--- START DOCUMENT EXTRACT ---

And here is what happened (real output with changed names). You can see how the “SHOW SLAVE STATUS” changed. First there are:
Using_Gtid: Slave_Pos
Gtid_IO_Pos: 0-101-78054700522
and
Relay_Master_Log_File immediately change from the wrong value mysql-bin.999999 to mysql-bin.1007691 and Exec_Master_Log_Pos began changing really fast (not showing only one value as before).
srv-slave2 # mysql
Welcome to the MariaDB monitor. Commands end with ; or \g.
Your MariaDB connection id is 920614
Server version: 10.2.17-MariaDB-10.2.17+maria~xenial mariadb.org binary distribution
Copyright (c) 2000, 2018, Oracle, MariaDB Corporation Ab and others.
Type 'help;' or '\h' for help. Type '\c' to clear the current input statement.
MariaDB [(none)]> SELECT @@GLOBAL.gtid_slave_pos;
+-------------------------+
| @@GLOBAL.gtid_slave_pos |
+-------------------------+
| 0-101-78054463301 |
+-------------------------+
1 row in set (0.00 sec)
MariaDB [(none)]> STOP SLAVE;
Query OK, 0 rows affected (1.68 sec)
MariaDB [(none)]> SELECT @@GLOBAL.gtid_slave_pos;
+-------------------------+
| @@GLOBAL.gtid_slave_pos |
+-------------------------+
| 0-101-78054463614 |
+-------------------------+
1 row in set (0.00 sec)

--- END DOCUMENT EXTRACT ---
--- START SUPPLIED MATERIAL ---

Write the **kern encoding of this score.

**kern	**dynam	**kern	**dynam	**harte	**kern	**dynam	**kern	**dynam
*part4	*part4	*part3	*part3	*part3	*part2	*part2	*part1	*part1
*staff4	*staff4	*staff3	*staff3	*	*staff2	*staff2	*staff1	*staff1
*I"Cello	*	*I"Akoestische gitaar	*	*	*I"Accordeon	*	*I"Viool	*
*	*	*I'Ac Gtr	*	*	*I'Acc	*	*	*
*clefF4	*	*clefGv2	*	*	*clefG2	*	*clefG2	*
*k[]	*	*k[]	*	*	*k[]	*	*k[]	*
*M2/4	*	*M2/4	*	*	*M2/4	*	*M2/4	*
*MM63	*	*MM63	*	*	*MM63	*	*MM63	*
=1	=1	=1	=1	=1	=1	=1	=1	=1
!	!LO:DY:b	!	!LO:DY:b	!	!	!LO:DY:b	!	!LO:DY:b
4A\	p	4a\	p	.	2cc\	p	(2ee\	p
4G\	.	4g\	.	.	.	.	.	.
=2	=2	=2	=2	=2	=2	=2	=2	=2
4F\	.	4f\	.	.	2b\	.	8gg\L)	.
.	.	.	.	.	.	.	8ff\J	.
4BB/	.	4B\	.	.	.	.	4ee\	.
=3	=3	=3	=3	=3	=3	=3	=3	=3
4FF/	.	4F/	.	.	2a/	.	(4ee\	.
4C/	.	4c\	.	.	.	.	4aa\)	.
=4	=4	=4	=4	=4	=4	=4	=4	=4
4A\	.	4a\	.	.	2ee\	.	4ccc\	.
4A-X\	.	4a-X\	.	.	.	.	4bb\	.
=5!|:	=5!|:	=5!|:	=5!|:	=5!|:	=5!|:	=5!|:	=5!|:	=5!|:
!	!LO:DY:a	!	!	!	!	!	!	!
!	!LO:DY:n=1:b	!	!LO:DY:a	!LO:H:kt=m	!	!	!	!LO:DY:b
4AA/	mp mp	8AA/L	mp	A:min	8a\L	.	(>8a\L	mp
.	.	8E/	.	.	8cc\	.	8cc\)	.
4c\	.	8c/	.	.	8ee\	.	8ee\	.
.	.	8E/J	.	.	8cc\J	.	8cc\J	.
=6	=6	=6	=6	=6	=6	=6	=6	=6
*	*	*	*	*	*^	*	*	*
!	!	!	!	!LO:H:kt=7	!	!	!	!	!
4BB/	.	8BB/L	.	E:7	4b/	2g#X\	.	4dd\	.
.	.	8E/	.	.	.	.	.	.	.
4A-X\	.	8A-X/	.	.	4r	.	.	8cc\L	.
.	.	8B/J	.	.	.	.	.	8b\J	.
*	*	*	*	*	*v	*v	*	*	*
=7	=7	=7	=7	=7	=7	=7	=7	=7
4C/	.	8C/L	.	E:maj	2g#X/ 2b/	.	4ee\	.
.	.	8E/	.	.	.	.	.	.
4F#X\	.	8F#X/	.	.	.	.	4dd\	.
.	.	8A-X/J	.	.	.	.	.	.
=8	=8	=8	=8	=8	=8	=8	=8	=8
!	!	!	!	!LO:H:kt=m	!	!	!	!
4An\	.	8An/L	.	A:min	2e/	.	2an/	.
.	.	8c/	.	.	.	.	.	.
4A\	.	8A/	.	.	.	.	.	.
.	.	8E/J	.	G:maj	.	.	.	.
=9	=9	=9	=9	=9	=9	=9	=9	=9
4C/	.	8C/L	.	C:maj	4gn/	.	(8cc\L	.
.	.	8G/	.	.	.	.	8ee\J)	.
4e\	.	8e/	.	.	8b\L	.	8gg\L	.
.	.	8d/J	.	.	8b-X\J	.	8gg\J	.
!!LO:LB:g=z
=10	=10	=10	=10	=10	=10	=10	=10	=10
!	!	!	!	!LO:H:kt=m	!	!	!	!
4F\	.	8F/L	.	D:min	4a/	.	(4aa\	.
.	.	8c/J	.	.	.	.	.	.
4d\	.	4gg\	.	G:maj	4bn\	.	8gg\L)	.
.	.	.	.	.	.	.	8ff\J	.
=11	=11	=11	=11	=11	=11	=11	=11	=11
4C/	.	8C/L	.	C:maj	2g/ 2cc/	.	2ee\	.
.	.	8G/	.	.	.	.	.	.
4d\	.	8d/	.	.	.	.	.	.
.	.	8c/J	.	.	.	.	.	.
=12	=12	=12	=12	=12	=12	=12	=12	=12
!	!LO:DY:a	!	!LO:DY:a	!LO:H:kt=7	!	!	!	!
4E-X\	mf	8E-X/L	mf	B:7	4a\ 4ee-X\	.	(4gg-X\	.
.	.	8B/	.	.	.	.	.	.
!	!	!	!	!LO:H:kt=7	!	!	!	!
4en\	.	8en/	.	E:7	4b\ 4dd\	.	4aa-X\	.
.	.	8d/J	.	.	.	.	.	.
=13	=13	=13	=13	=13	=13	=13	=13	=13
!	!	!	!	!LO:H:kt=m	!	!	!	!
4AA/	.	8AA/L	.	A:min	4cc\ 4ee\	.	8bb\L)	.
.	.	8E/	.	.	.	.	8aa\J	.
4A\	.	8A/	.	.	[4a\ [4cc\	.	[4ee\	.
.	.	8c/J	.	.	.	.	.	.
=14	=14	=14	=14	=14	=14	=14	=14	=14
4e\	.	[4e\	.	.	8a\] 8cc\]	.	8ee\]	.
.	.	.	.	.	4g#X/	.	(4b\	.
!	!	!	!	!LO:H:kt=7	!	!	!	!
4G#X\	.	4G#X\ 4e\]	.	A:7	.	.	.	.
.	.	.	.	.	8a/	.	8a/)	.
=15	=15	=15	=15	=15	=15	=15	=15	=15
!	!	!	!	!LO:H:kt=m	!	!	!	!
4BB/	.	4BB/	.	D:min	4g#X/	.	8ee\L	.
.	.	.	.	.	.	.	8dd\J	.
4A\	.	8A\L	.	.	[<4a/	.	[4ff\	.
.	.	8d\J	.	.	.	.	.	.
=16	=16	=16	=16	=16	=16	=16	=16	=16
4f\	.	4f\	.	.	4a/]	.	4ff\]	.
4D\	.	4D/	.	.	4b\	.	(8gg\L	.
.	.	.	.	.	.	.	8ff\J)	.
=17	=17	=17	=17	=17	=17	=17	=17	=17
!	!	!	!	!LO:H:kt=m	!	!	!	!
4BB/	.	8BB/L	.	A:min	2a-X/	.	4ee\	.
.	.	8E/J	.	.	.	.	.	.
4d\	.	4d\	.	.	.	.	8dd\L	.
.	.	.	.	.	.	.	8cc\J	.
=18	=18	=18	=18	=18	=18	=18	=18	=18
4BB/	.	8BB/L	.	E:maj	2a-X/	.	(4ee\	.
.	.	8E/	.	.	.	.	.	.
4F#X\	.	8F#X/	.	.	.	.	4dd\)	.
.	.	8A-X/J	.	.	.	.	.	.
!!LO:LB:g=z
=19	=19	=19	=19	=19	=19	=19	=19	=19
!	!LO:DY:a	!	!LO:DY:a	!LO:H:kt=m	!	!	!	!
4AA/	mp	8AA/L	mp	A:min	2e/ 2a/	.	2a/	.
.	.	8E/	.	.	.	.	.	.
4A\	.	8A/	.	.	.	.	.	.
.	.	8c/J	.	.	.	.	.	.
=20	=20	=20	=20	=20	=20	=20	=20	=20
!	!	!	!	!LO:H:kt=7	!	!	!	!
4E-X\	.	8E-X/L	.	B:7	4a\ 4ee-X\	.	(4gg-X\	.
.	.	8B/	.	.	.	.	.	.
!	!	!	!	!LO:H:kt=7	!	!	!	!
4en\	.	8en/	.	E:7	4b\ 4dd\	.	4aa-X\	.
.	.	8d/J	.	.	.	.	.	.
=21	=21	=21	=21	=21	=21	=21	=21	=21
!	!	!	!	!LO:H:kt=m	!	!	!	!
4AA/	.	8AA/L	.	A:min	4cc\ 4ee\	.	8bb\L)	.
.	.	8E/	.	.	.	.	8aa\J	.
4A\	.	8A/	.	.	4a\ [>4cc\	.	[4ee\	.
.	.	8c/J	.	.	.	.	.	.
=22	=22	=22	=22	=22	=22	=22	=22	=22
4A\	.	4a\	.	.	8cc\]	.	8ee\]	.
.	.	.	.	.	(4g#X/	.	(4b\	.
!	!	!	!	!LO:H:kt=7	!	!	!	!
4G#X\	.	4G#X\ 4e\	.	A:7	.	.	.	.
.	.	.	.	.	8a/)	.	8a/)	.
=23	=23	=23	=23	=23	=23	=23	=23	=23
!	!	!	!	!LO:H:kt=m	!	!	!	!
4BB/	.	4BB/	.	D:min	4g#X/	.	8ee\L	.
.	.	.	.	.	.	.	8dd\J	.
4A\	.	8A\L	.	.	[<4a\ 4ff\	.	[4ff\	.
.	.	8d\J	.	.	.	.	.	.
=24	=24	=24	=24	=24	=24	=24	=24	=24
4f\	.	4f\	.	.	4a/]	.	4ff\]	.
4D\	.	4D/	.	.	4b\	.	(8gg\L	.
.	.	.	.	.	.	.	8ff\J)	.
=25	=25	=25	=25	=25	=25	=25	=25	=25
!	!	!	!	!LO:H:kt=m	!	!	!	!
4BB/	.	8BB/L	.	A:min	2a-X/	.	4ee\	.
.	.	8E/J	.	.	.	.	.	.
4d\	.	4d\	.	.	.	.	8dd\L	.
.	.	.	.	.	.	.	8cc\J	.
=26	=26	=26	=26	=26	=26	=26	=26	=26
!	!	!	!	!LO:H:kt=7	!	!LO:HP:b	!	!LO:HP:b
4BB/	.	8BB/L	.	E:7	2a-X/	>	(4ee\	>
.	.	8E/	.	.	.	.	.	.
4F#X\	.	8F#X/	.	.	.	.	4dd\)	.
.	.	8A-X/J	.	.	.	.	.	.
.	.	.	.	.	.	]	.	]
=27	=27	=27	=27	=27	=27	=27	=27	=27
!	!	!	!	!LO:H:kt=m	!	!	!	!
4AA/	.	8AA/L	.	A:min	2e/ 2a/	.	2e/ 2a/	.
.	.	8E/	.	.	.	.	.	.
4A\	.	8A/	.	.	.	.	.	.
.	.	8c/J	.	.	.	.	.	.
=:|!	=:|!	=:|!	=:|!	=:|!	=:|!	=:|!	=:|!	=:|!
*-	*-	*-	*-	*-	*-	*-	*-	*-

--- END SUPPLIED MATERIAL ---

**WRITTEN EXERCISE 1**
In the MariaDB replication excerpt, what was the wrong value of Relay_Master_Log_File, and what did it change to?
**WRITTEN EXERCISE 2**
Write out the stretch of the MariaDB replication excerpt from "Your MariaDB connection" through "Ab and others.".
Answer from the MariaDB replication excerpt only, not from the entries.

**FULL OUTPUT 1**
It changed from mysql-bin.999999 to mysql-bin.1007691.

**FULL OUTPUT 2**
Your MariaDB connection id is 920614
Server version: 10.2.17-MariaDB-10.2.17+maria~xenial mariadb.org binary distribution
Copyright (c) 2000, 2018, Oracle, MariaDB Corporation Ab and others.